Opinions of Thursday, 4 March 2021
Columnist: Richard Osei Boateng
In the past few weeks, the struggle for legal recognition of the LGBTQI+ has resurfaced in the Ghanaian public discourse. This follows the commissioning and subsequent opening of an official LGBTQI+ office in Ghana.
To start with, LGBTQI+ advocates, fanatics and members are human beings and thus have human rights as every normal human being but not necessarily the rights to practice their acts. To say that they have human rights does not mean that they have rights to be LGBTQI+.
I have listened to revered scholars and professors make the point that the hue, cry and hoots from the Ghanaian religious and general public, directed at the LGBTQI fanatics, represents a case of the majority tyrannizing the minority.
I beg to depart from the above assertion and to state that, the voice of the majority has always been seen as the ‘voice of God’. Every decision in most aspects of our national life, has always been influenced and determined by the majority. Even the well touted ‘democracy’ is always affirmed by the decision of the majority but not those of the minority few.
Secondly, many people have called for a bold and public declaration from Ghana’s president relative to his stance on the LGBTQI issue; which he has somehow done. My view is that a declaration will always be a mere declaration.
I believe it is time for Ghanaians to demand something better and lasting from our political leaders but not the usual rhetoric. A bold governmental decision is the way forward to boldly tackling this abnormal condition among a portion of our populace.

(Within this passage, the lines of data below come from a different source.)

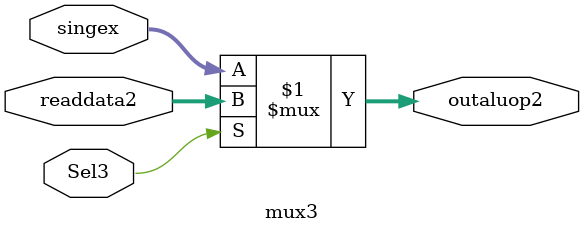
<source format=v>
`timescale 1ns/1ns
module mux3 (input [31:0] readdata2, input [31:0] singex, input Sel3, output [31:0] outaluop2);
assign outaluop2 = Sel3 ? readdata2 : singex;
endmodule
</source>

Many Ghanaians; laymen and even lawyers have sought to hide behind section 104(unnatural carnal knowledge) of the Criminal code of Ghana 1960, to make a point on the illegality of the LGBTQI practice in Ghana. How can we base on a law, which has a deep lacuna to criminalize an act which we claim to abhor in our jurisdiction?
The constitutional review commission set up in 2010, also stated clearly in its report that the law on unnatural carnal knowledge is one-sided and needed an amendment.
The way forward is to put pressure on our political leaders to expand the scope of section 104 to include all aspects of LGBTIQ+ activities in order to clear the lacuna and remove all forms of ambiguity relative to the application of the law.
This is the only way to put an eternal silence on the recurrent agitations and advocacy for the legalization of LGBTQI activities in Ghana. I know it may cost us foreign aid, assistance and financial support but this is the right time to make our political leaders back their political talks with actions, relative to the LGBTQI issue.
As a Christian, I do not and will never support the LGBTQI activity in Ghana or anywhere in the world. However, I believe the act of suspecting persons just by their physical looks, classifying them as LGBTQI members and discriminating or lynching them will be barbaric and totally out of place.
I strongly believe that the LGBTQI members really need something more than beatings or arrests. Christianity and Islam especially have a great role to play in using God’s word to recode the minds of such people in order to correct such abnormalities.
LGBTQI is an abnormality and absurdity. Nobody can claim to have been born to be LGBTQI. Let us therefore play our roles as citizens, religious groups, political leaders to correct such abnormality and disorderliness and allow God to take his judgment seat and place.